Loropetalum (Loropetalum chinense), sometimes called Chinese fringe-flower, has become a staple for many landscapes over the last thirty years. With many varieties to choose from, loropetalum can bring a vibrant pop of pink in the form of blooms, a deep red or purple leaf color, as well as a clean white and green flower and leaf combination. Varieties can also vary significantly in size, going from a dwarf form only spreading a few feet to larger ones that can be limbed up into tree forms. These variations in size and color have certainly helped loropetalum gain momentum in the landscape, but when it comes down to it, a plant, like loropetalum, with few pest or disease problems, is a diamond in the rough!
However, recently bacterial gall of loropetalum (caused by Pseudomonas savastanoi) has popped up as a fairly significant issue. Beginning as small knots, or galls, on stems and twigs and then progressing into larger, dark, irregular-shaped rough callus areas. The disease can progress rapidly under warm wet conditions and is usually spread by water movement and contaminated tools. If left alone, it will eventually infect and kill the entire plant.

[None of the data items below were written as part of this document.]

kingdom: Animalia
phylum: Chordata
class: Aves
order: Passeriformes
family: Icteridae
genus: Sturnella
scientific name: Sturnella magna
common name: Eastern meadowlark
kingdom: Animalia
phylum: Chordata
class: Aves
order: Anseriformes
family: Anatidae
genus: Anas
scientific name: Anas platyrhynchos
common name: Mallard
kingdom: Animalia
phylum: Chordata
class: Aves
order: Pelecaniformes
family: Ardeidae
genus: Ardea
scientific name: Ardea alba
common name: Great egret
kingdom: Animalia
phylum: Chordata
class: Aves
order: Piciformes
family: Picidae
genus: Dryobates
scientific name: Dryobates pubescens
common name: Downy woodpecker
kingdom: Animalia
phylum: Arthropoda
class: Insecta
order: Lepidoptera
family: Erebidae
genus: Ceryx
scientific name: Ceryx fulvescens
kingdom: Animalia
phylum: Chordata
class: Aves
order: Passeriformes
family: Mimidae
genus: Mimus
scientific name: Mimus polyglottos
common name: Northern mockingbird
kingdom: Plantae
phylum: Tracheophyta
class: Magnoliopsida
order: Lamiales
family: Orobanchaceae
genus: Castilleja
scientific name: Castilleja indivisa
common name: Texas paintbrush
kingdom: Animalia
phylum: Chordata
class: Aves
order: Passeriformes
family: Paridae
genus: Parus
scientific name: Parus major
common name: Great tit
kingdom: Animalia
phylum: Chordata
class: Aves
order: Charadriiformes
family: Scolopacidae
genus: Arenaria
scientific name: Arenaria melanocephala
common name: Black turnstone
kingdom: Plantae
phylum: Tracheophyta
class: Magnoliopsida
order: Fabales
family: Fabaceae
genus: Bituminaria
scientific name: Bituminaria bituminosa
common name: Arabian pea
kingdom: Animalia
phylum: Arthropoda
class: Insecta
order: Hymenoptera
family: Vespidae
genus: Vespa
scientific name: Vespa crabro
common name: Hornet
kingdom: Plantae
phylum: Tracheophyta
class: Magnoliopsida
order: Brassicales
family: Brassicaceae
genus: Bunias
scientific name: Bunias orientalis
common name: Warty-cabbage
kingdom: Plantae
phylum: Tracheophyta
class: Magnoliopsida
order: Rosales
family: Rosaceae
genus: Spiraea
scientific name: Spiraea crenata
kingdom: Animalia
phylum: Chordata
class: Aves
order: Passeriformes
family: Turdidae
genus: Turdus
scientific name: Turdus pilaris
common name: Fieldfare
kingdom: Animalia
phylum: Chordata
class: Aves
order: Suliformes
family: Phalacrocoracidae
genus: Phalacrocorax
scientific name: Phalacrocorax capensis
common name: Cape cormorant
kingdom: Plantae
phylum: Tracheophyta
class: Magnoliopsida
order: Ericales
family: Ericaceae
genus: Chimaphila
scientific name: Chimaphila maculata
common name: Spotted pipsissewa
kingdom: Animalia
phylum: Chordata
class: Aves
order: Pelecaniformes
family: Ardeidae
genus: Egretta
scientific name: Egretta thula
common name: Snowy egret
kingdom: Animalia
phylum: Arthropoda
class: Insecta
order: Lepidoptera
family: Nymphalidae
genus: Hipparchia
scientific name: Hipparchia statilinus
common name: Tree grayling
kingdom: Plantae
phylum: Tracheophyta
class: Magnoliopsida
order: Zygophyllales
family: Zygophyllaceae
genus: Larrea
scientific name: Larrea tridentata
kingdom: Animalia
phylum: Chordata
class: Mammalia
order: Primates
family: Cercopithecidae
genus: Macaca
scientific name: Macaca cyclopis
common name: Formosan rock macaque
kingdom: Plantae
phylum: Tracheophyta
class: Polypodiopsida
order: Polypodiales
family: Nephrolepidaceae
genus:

There used to be four beautiful loropetalums in my home landscape, but I am now down to one! Over the years, I had pruned out dead limbs from one plant without thinking too much of it, giving natural shape to it and the others as I went. Unknowingly, my pruners and I were serving as excellent vectors of the disease. When the second plant kicked the bucket, I looked a little closer and sent a sample to the Clemson Plant & Pest Diagnostic Clinic, where my suspicions were confirmed… Bacterial Gall.
If you notice dieback on your loropetalums, I highly suggest you take a deeper look. Inspect all plants you bring into your landscape closely. This disease is typically introduced from new plant material. If you find galls or callus areas on your plants, remove and properly dispose of the entire plant immediately. Unfortunately, there is no fungicide that will stop, fix or cure this disease.